# New Start for old betta tank



## Rob72 (Apr 2, 2011)

to make things short, setting up the betta tank again, old tank started leaking so its gone and another 10g is being setup, got it cleaned up and in the house with the 2 peices of driftwood for that tank heres a few pics so far not much work yet but work in progress


----------



## holly12 (Apr 21, 2011)

Love the wood and how it's set up! The Betta will love swimming through it! (Where's he staying for now?)


----------



## Rob72 (Apr 2, 2011)

in the cube for now, and he dont like it at all


----------



## jrman83 (Jul 9, 2010)

Is that wood already soaked? That is at least 2 weeks worth of soaking to get it to sink right. Clear the tub, lol.


----------



## Rob72 (Apr 2, 2011)

its in the spare bathroom tub right now soaking, its doing pretty good, plus its a tight fit so its kinda wedged in


----------



## Summer (Oct 3, 2011)

Very pretty wood!

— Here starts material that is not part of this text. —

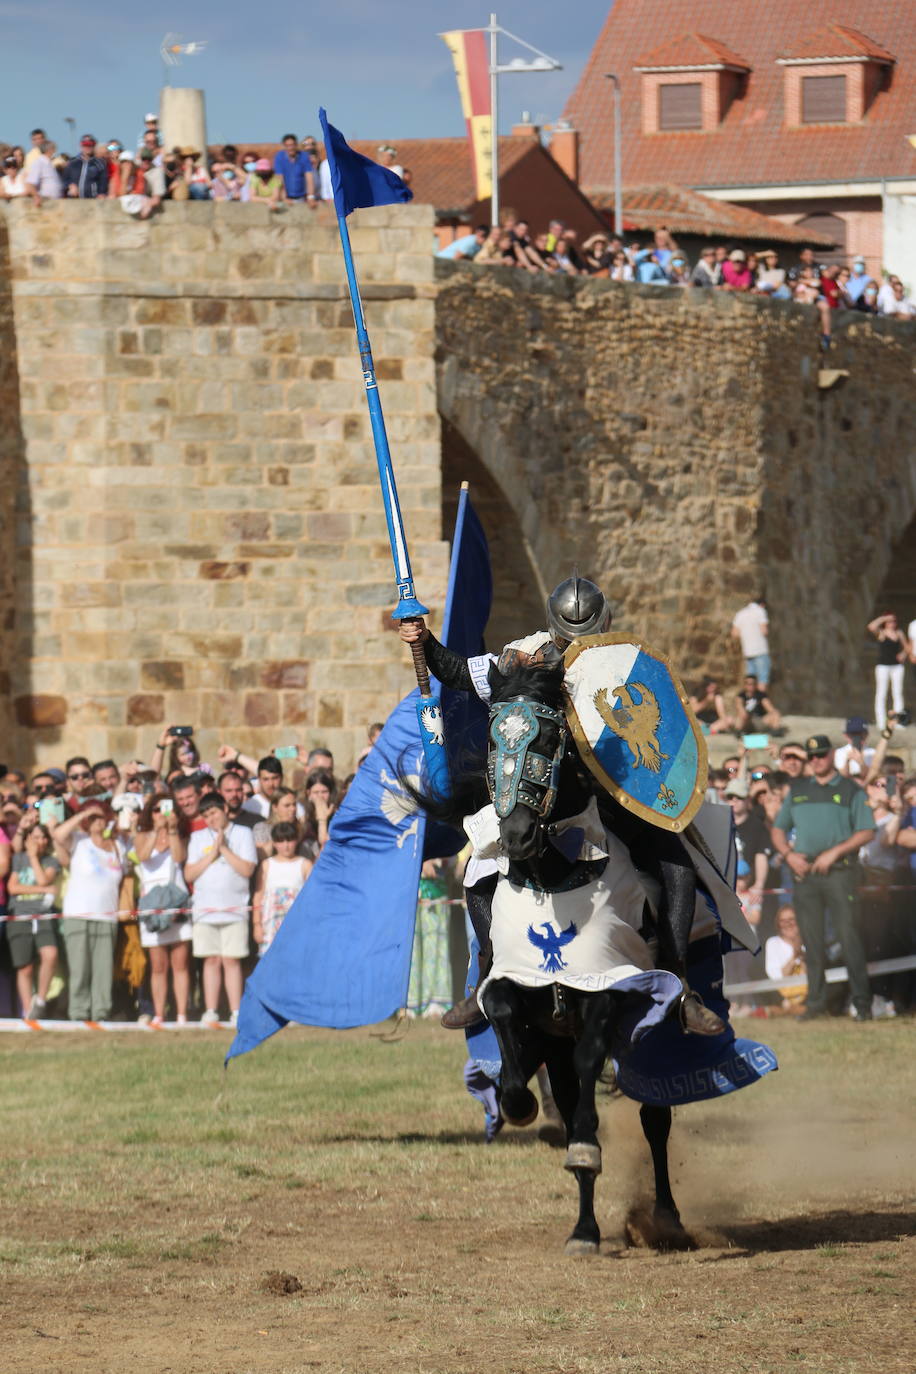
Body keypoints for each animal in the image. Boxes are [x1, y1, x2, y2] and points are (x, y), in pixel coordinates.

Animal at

I want to go ISO my own down by a local creek, and of course when the weather got nice again my daughter got sick, now shes better and ready to go back to school and it's rainy and I don't want to take the baby out in it. Ugh


----------



## majerah1 (Oct 29, 2010)

Thats going to look great!


----------



## xteenagedirtbag (Nov 25, 2011)

looking good so far


----------



## Summer (Oct 3, 2011)

Rob, you need to update this. like NOW.


----------



## SuckMyCichlids (Nov 5, 2011)

I like that wood, your betta will definetly love it


----------